→ Text provided:

▼

# Help with restoring iCloud backup on new iPhone



## Ravinder (Jul 24, 2009)

My dads phone was stolen on holiday a few weeks ago. My dad has just bought a new iPhone X and I am trying to restore his iCloud backup onto the new phone. When setting up these new phone on startup, one of the options is restore iCloud backup. When selecting this, it says it has sent an authentication code to his old phone no which he doesn’t have access to since the phone got stolen and we reported this to Apple. I then selected the option which says authentication code not received but all it does then is give you the option to resend the code to the old no which we have no access to. How do we fix this? Thanks.


----------



## Will_G (Jan 23, 2012)

Did he not contact his mobile provider and get the old some cancelled and his old number programmed to a new sim?


----------



## Ravinder (Jul 24, 2009)

The SIM card that has just arrived for his new phone is the old no however on the new phone, we can’t get to the stage of receiving a message if that makes sense.


----------



## Will_G (Jan 23, 2012)

I think you could set it up as a new phone skipping all stages where Apple ID etc is required. That should I’ve you basic functionality of the phone. It should allow you enough to get a text message. Could then either turn off 2FA for now


----------



## Ravinder (Jul 24, 2009)

▲

→ Information shown:
▼

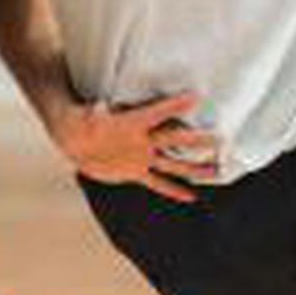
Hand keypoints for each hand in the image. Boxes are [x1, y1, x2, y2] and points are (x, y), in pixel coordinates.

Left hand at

▲

→ Requirement 1:
Answer these questions from the forum thread about restoring an iCloud backup.
(a) What phone did Ravinder's dad buy?
(b) Where does the setup process say it sent the authentication code?
(c) What does Will_G suggest setting the new phone up as?
→ Requirement 2: Write the next part of the forum thread on restoring an iCloud backup, picking up after its final line.
The listing has no connection to the thread about restoring an iCloud backup.

→ Task response 1:
(a) A new iPhone X.
(b) To his old phone number.
(c) A new phone, skipping the stages that need an Apple ID.

→ Task response 2:
I resolved it in the end. It crossed my mind I could activate the new SIM card when setting up the phone as a new device a shou mentioned. This then enabled me to send and receive texts. So, I got the code this way and I’ve now restored my dads phone to his iCloud account which he had set up and thankfully everything was backed up.


----------



## James_R (Jun 28, 2007)

Ravinder said:


> I resolved it in the end. It crossed my mind I could activate the new SIM card when setting up the phone as a new device a shou mentioned. This then enabled me to send and receive texts. So, I got the code this way and I've now restored my dads phone to his iCloud account which he had set up and thankfully everything was backed up.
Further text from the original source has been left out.